Tuesday, June 11, 2013

The Taxman

One off shoot of success in the stock market is higher taxes. I have been trying to manage my selling to have more long term gains versus short term gains. I was wondering today about selling GTAT, which is up 26% for me in under two months. But I do not want to pay 40% of that to IRS.

Using my secret multiplier, here are my year to date realized gains:

Short term:  64,521
Long Term: 93,896
Dividends: 19,968

If you apply my marginal state and federal tax rates against those amounts, I will owe 45,000 in taxes on those gains/dividends. I will have to look and see if I have any carry forward losses from prior years to ease that pain.  I just checked. Only about $2,000.

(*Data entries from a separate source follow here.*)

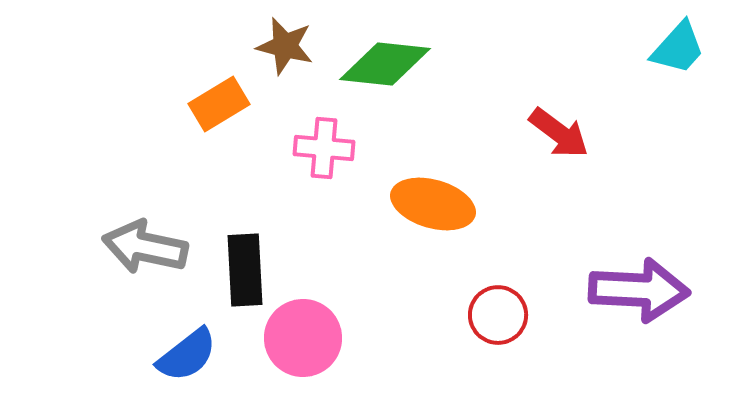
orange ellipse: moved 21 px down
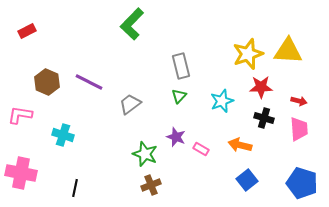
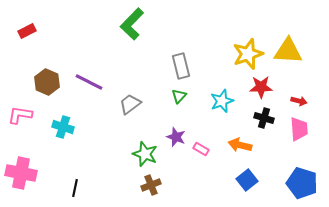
cyan cross: moved 8 px up
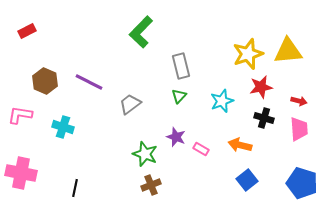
green L-shape: moved 9 px right, 8 px down
yellow triangle: rotated 8 degrees counterclockwise
brown hexagon: moved 2 px left, 1 px up
red star: rotated 10 degrees counterclockwise
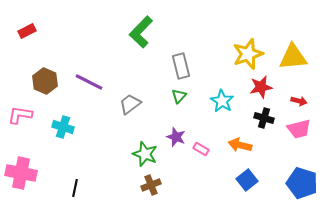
yellow triangle: moved 5 px right, 6 px down
cyan star: rotated 20 degrees counterclockwise
pink trapezoid: rotated 80 degrees clockwise
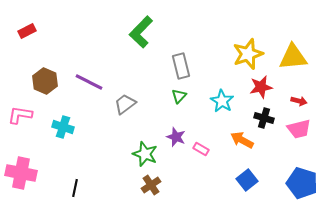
gray trapezoid: moved 5 px left
orange arrow: moved 2 px right, 5 px up; rotated 15 degrees clockwise
brown cross: rotated 12 degrees counterclockwise
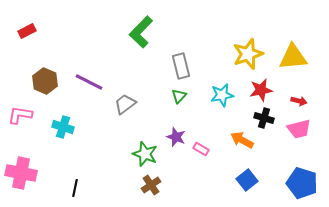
red star: moved 3 px down
cyan star: moved 6 px up; rotated 30 degrees clockwise
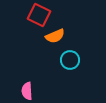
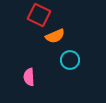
pink semicircle: moved 2 px right, 14 px up
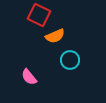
pink semicircle: rotated 36 degrees counterclockwise
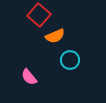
red square: rotated 15 degrees clockwise
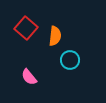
red square: moved 13 px left, 13 px down
orange semicircle: rotated 60 degrees counterclockwise
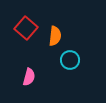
pink semicircle: rotated 126 degrees counterclockwise
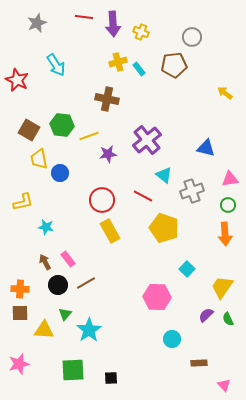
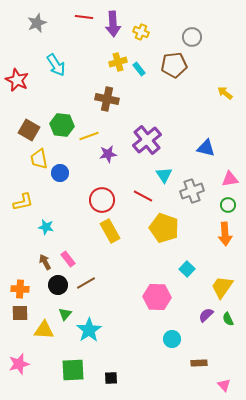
cyan triangle at (164, 175): rotated 18 degrees clockwise
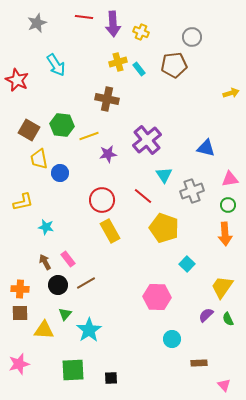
yellow arrow at (225, 93): moved 6 px right; rotated 126 degrees clockwise
red line at (143, 196): rotated 12 degrees clockwise
cyan square at (187, 269): moved 5 px up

So I suppose I answered my own question about GTAT.  I have to find a way to really try and hold these positions for at least a year.

The tax issue and compounding impact is really important but rarely discussed on dividend stocks. Think about Intel, which I have held since September 2010. It is currently yielding 3.6% for me. In dollars that is $656 a year. If I sold them today, I would pay taxes on a gain of 6.10 a share. Say that is 18% when considering state and federal taxes. That is $1.10 a share. Then if I bought another stock just like Intel with my after tax proceeds, my annual dividend would be $627 (instead of $656), due to the loss of capital via taxes. That is a 4.5% drop in investment income. I know it does not sound like much, but that adds up over an entire portfolio and multiple years. And if the sale was on a short term gain in this example, my annual dividend would have dropped to $588, which is a smidgen mor than 10%.

I know taxes are boring and inevitable. But it does make sense to try and minimize them, when practical.  While this is a reasonable illustrative example, everyone should do their own math as results can differ a lot depending on tax bracket and the actual capital gain on the stock (in this one example, the INTC purchase is up 32%.).